Many use cases for insight generated in orbit require the integration and calibration of raw data from multiple instruments and vantage-points – a future vision sometimes referred to as ‘hybrid observation’. Such a capability would be a foundational requirement in the processing chain for rapid follow-up observations especially when we need to estimate quantitative variables (e.g. soil moisture or water pollutants). While this is normal practice on the ground, preparation of data to create Analysis Ready Data (ARD) products is laborious and time consuming, with ARD being calibrated and georeferenced before being integrated into machine learning (ML) pipelines. Fortunately, machine learning can be used to calibrate data by replacing computationally expensive transformations – such as atmospheric correction – with ML emulators.

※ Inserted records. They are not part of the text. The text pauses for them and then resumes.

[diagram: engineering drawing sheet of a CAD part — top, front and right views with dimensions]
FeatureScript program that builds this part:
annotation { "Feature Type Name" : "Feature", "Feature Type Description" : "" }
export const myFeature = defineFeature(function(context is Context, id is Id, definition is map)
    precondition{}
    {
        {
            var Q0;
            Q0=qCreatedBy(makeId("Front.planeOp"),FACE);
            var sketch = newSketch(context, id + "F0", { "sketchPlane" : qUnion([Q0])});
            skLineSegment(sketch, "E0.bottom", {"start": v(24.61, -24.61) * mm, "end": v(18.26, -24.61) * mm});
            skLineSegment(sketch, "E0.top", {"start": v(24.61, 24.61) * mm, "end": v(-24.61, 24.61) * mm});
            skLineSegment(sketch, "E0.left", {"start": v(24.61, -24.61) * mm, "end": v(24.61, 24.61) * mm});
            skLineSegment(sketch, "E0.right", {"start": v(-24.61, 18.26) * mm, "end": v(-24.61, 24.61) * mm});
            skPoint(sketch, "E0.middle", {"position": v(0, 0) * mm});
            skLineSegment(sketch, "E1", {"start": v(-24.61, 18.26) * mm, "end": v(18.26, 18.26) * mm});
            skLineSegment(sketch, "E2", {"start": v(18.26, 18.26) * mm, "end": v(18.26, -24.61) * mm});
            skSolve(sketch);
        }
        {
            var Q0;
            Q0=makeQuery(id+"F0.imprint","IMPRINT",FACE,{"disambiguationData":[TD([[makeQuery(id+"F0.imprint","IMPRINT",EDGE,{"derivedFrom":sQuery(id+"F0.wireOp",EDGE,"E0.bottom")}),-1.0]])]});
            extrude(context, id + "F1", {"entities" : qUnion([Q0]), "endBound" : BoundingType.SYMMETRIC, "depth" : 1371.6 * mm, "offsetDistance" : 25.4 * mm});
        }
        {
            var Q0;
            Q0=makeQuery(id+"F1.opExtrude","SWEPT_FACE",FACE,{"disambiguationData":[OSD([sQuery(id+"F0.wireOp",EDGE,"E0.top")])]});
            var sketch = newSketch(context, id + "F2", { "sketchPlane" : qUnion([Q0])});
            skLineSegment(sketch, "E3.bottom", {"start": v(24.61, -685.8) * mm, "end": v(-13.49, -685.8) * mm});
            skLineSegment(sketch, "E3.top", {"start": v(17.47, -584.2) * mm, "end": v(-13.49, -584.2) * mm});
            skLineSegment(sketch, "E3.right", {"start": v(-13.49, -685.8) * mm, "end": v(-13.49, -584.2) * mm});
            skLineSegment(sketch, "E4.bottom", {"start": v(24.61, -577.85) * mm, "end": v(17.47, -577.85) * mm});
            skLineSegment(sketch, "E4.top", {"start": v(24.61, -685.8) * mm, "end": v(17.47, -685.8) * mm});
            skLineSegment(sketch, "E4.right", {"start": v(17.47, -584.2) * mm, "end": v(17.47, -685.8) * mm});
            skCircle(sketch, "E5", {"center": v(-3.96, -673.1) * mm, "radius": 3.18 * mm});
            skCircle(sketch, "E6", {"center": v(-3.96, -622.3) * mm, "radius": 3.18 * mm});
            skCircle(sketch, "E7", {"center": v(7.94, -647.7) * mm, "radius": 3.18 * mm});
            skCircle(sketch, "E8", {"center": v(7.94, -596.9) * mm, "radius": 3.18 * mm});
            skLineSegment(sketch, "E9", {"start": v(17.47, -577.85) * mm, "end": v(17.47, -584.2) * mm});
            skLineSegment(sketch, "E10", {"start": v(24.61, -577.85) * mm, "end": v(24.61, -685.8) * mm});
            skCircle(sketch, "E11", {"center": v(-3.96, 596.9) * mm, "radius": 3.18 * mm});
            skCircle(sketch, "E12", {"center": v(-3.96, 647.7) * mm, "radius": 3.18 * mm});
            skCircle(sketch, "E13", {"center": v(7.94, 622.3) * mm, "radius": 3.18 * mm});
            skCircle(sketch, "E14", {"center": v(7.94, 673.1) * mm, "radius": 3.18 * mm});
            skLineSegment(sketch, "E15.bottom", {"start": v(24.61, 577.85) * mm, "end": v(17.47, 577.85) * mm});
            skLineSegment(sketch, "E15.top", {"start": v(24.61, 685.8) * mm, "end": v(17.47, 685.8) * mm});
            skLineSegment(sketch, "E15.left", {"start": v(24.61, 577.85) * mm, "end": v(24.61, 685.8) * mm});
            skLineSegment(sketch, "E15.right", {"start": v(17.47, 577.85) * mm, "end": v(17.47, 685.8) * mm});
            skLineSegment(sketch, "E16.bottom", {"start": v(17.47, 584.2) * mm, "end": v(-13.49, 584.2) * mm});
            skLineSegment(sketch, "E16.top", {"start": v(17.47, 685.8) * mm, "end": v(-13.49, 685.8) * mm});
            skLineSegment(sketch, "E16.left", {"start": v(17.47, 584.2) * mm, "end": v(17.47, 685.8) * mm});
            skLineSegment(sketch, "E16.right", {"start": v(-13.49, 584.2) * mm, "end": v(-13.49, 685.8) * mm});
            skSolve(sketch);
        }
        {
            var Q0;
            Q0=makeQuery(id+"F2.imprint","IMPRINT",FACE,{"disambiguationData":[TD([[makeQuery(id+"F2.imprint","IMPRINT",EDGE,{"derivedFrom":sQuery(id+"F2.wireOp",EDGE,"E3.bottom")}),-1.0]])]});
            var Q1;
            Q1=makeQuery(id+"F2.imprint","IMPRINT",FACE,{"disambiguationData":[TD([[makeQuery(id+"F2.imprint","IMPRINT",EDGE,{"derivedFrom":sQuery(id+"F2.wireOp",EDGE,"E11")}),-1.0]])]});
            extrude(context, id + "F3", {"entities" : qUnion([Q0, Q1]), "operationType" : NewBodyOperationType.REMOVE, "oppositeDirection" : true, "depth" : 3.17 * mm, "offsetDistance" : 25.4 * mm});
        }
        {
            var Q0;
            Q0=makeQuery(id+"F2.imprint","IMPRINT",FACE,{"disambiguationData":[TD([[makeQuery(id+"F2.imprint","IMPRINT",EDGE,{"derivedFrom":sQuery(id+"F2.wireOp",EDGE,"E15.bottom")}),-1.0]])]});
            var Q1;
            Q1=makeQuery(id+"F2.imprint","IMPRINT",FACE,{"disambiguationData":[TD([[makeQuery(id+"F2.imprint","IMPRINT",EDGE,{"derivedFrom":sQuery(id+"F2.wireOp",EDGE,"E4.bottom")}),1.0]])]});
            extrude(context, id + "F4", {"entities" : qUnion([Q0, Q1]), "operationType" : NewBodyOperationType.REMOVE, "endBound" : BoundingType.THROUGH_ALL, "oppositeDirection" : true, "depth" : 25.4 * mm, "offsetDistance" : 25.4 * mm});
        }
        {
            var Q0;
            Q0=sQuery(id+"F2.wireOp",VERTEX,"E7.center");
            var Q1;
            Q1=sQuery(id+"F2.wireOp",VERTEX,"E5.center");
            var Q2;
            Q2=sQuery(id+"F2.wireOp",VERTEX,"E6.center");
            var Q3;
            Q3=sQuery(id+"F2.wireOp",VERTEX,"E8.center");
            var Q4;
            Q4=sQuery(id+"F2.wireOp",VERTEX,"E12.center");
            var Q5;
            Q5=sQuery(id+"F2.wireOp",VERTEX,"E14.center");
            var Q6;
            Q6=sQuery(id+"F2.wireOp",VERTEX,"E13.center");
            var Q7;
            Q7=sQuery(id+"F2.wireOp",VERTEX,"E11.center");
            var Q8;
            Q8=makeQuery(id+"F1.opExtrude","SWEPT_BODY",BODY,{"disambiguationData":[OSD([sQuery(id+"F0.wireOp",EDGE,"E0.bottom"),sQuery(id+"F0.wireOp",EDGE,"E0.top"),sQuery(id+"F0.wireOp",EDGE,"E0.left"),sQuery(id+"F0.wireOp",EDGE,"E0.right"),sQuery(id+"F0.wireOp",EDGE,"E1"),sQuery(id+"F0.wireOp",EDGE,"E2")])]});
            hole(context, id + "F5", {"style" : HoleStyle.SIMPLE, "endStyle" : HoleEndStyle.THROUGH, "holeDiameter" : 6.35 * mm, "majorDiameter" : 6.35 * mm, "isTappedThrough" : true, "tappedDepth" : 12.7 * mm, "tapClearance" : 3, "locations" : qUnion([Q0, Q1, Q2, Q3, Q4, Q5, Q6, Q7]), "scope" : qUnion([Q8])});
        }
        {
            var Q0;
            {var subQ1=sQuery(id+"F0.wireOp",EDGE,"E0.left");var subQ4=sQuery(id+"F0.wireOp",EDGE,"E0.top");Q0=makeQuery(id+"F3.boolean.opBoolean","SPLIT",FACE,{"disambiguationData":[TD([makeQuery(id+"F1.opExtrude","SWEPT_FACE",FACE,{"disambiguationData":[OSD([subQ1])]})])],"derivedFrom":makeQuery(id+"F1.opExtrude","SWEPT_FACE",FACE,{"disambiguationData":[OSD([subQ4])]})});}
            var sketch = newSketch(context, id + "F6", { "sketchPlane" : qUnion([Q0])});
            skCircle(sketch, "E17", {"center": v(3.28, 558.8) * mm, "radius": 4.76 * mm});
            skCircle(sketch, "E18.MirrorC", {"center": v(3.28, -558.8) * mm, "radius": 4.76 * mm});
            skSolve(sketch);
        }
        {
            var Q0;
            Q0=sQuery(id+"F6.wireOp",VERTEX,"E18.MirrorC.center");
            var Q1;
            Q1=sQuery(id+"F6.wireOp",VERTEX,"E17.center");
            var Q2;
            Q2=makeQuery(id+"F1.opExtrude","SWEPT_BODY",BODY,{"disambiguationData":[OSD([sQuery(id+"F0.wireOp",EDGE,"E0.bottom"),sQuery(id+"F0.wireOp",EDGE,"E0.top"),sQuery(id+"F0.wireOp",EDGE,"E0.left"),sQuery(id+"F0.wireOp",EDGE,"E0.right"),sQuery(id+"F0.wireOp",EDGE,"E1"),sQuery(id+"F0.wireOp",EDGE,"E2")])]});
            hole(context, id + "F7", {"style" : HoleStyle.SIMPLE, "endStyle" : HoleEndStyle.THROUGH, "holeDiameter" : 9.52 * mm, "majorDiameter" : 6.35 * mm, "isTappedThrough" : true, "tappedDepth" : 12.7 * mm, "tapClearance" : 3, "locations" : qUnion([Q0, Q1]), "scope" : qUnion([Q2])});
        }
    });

This activity demonstrated a Data Transformation / Auto-Calibration System (D-TACS) running on D-Orbit’s growing constellation of ION spacecraft hosting the Nebula Space Cloud processing environment in partnership with Unibap. D-TACS would allow any application connected to Nebula to use ARD data for any downstream task if needed, amplifying its value as a node for hybrid observation strategies, particularly in cases where there has been instrument drift. In particular, in the envisioned onboard processing chain, each application would trigger a desired level of preprocessing before running and the onboard cloud computing service will be in charge of orchestrating these processes to avoid duplications and maximise efficiency. Potential use cases of this capability would be onboard processing of enhanced data from the Copernicus satellites at very low latency (where ML techniques can be very efficient) and integration of data from multiple sensors while in orbit. This would expand the range of onboard use cases – in particular, verification and measurement of subtle variables characteristic of vegetation, fire risk or fuel moisture.